Nassau County’s Police Benevolent Association is blasting the county executive’s plan to reorganize four of the county’s eight police precincts into Community Policing Centers.
The plan, unveiled on Monday, calls for eliminating 100 desk jobs and reassigning another 48 officers from their desk jobs to patrol and other positions.
The precincts slated for reorganization are in Elmont, Levittown, Manhasset and Baldwin.
County Executive Ed Mangano estimates that the plan will save $20 million annually, in part by reducing overtime costs and redistributing workload.
But Nassau PBA President James Carver said the plan will stretch an already-reduced police force too thin.
“We all understand that there’s tough economic times going on,” Carver said. “But, you know, when you continue to downsize the police force and continue to downsize police services, you are not doing the right thing by the public.”
Carver’s said he’s concerned that while residents of those neighborhoods will still be able to report a crime at the new Community Policing Centers, they’ll likely have to go to one of the county’s other four precincts to then see a detective.
That, he said, could mean the loss of a local “safe haven” for residents.

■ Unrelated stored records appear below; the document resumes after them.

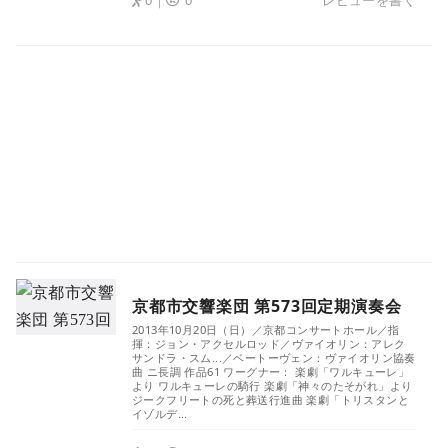
0｜
0
レビューを書く
京都市交響楽団 第573回定期演奏会
2013年10月20日（日）／京都コンサートホール／指
揮：ジョン・アクセルロッド／ヴァイオリン：アレク
サンドラ・スム...／ベートーヴェン：ヴァイオリン協奏
曲 ニ長調 作品61 ワーグナー： 楽劇「ワルキューレ」
より ワルキューレの騎行 楽劇「神々のたそがれ」より
ジークフリートの死と葬送行進曲 楽劇「トリスタンと
イゾルデ...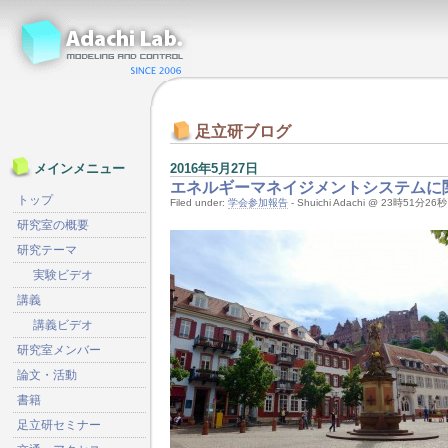
足立研ブログ
2016年5月27日
メインメニュー
エネルギーマネイジメントシステムに
トップ
Filed under:
学会参加報告
- Shuichi Adachi @ 23時51分26秒
研究室の概要
研究テーマ
実験ビデオ
講義
講義ビデオ
研究室メンバー
論文・活動
書籍
足立研セミナー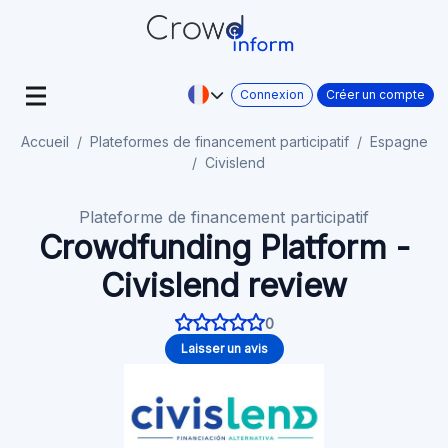
Connexion
Créer un compte
Accueil
Plateformes de financement participatif
Espagne
Civislend
Plateforme de financement participatif
Crowdfunding Platform -
Civislend review
0
Laisser un avis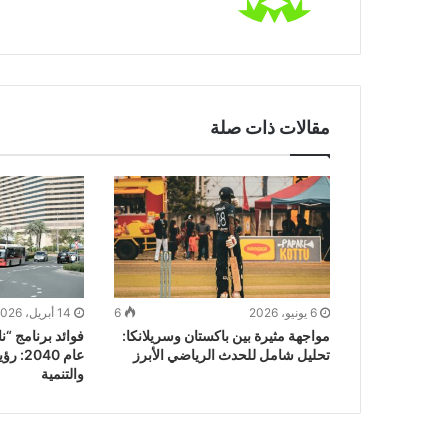
مقالات ذات صلة
6 يونيو، 2026
6
14 أبريل، 2026
مواجهة مثيرة بين باكستان وسريلانكا:
فوائد برنامج “ن
تحليل شامل للحدث الرياضي الأبرز
عام 40
والتنمية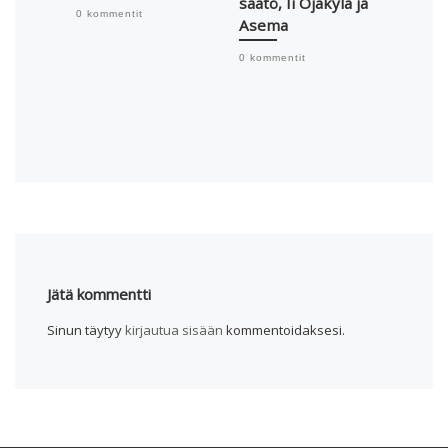
säätö, Ii Ojakylä ja
oppil
0 kommentit
Asema
aurin
0 kommentit
0 komme
Jätä kommentti
Sinun täytyy
kirjautua sisään
kommentoidaksesi.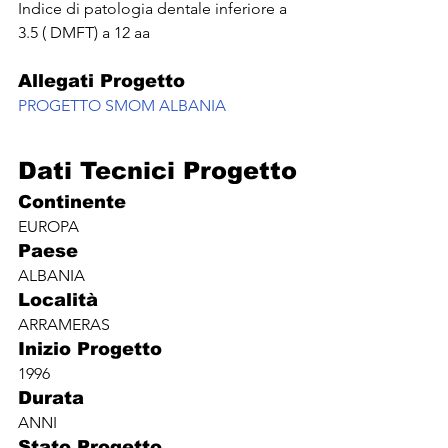
Indice di patologia dentale inferiore a 
3.5 ( DMFT) a 12 aa
Allegati Progetto
PROGETTO SMOM ALBANIA
Dati Tecnici Progetto
Continente
EUROPA
Paese
ALBANIA
Località
ARRAMERAS
Inizio Progetto
1996
Durata
ANNI
Stato Progetto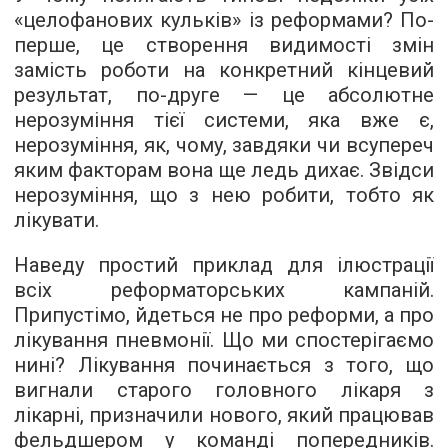
«целофанових кульків» із реформами? По-
перше, це створення видимості змін
замість роботи на конкретний кінцевий
результат, по-друге — це абсолютне
нерозуміння тієї системи, яка вже є,
нерозуміння, як, чому, завдяки чи всупереч
яким факторам вона ще ледь дихає. Звідси
нерозуміння, що з нею робити, тобто як
лікувати.
Наведу простий приклад для ілюстрації
всіх реформаторських кампаній.
Припустімо, йдеться не про реформи, а про
лікування пневмонії. Що ми спостерігаємо
нині? Лікування починається з того, що
вигнали старого головного лікаря з
лікарні, призначили нового, який працював
фельдшером у команді попередників.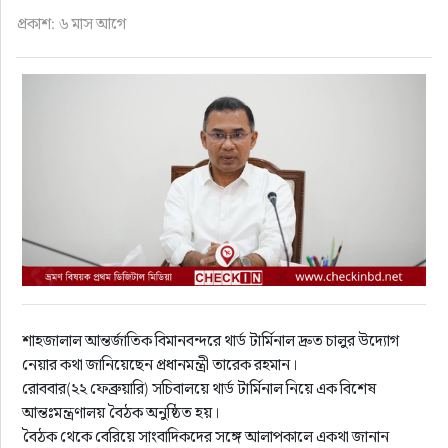
ফুড
প্রকাশ: ৬ মাস আগে
হজ-ওমরাহ
ভিডিও
আরও
শাহজালাল আন্তর্জাতিক বিমানবন্দরে থার্ড টার্মিনাল দ্রুত চালুর উদ্যোগ
নেয়ার কথা জানিয়েছেন প্রধানমন্ত্রী তারেক রহমান।
রোববার(২২ ফেব্রুয়ারি) সচিবালয়ে থার্ড টার্মিনাল নিয়ে এক বিশেষ
আন্তঃমন্ত্রণালয় বৈঠক অনুষ্ঠিত হয়।
বৈঠক থেকে বেরিয়ে সাংবাদিকদের সঙ্গে আলাপকালে একথা জানান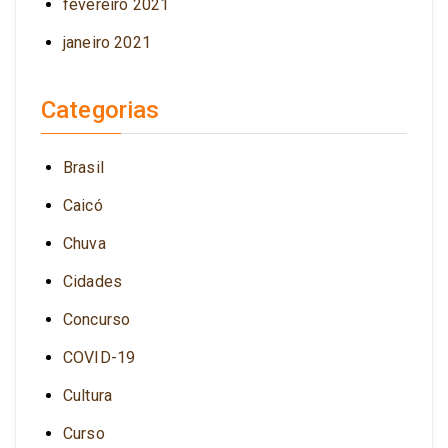
fevereiro 2021
janeiro 2021
Categorias
Brasil
Caicó
Chuva
Cidades
Concurso
COVID-19
Cultura
Curso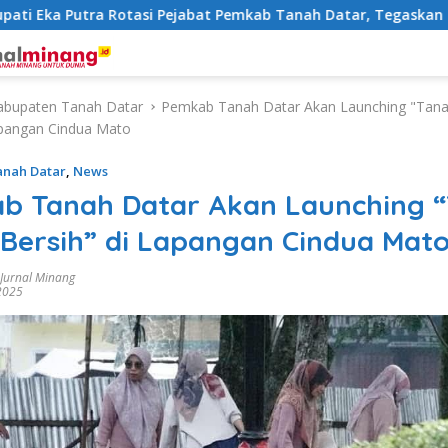
Eka Putra Rotasi Pejabat Pemkab Tanah Datar, Tegaskan Kemud
abupaten Tanah Datar
Pemkab Tanah Datar Akan Launching "Tana
apangan Cindua Mato
anah Datar
,
News
b Tanah Datar Akan Launching 
 Bersih” di Lapangan Cindua Mat
 Jurnal Minang
2025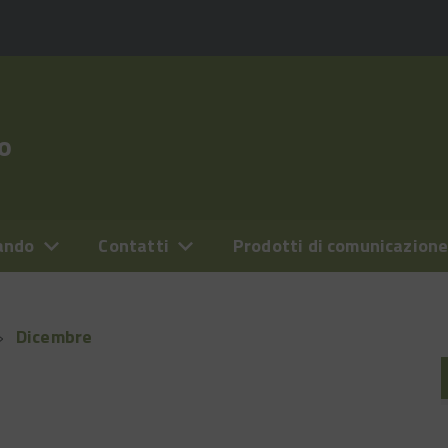
o
ando
Contatti
Prodotti di comunicazion
Dicembre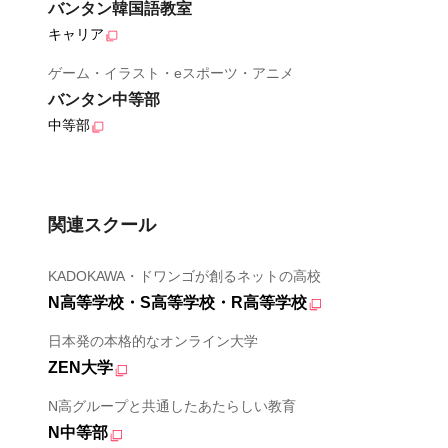
バンタン韓国語教室
キャリア
ゲーム・イラスト・eスポーツ・アニメ
バンタン中等部
中等部
関連スクール
KADOKAWA・ドワンゴが創るネットの高校
N高等学校・S高等学校・R高等学校
日本発の本格的なオンライン大学
ZEN大学
N高グループと共通したあたらしい教育
N中等部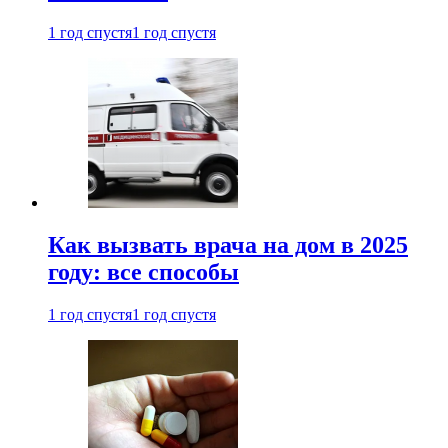
1 год спустя
1 год спустя
Как вызвать врача на дом в 2025
году: все способы
1 год спустя
1 год спустя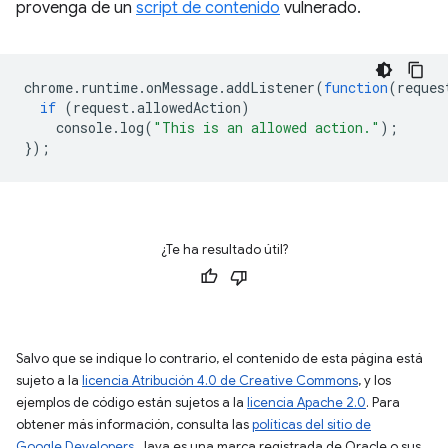
provenga de un
script de contenido
vulnerado.
chrome
.
runtime
.
onMessage
.
addListener
(
function
(
reques
if
(
request
.
allowedAction
)
console
.
log
(
"This is an allowed action."
);
});
¿Te ha resultado útil?
Salvo que se indique lo contrario, el contenido de esta página está
sujeto a la
licencia Atribución 4.0 de Creative Commons
, y los
ejemplos de código están sujetos a la
licencia Apache 2.0
. Para
obtener más información, consulta las
políticas del sitio de
Google Developers
. Java es una marca registrada de Oracle o sus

“It’s almost like disenfranchising these people,” he said, adding that the additional travel and inconvenience might also discourage some from reporting crimes.
The county is already struggling with a reduced police force, he added, with about 350 fewer officers than there were just two years ago, in 2009.
But Mangano said that the changes will save money, boost efficiency and increase public safety, by modernizing a precinct plan first drafted in the 1970s.
He added that service won’t change for residents in precincts that are being converted.
“There is absolutely zero reduction of police in their area,” he said. “There are 177 patrol cars that have specific geographic areas that are not changed at all.”
He added that at least two officers will be on hand at each Community Policing Center, which will be staffed 24-hours-a-day, 7-days-a-week.
County lawmakers would still need to approve the plan.
It comes as the county tries to reign in its finances, which are already managed by a state oversight board. The Nassau Interim Finance Board took control in 2011, after the county failed to balance a more than $2 billion budget. The board later declared a fiscal emergency in the county. Nassau’s fiscal woes come despite its residents paying among the highest property taxes in the nation.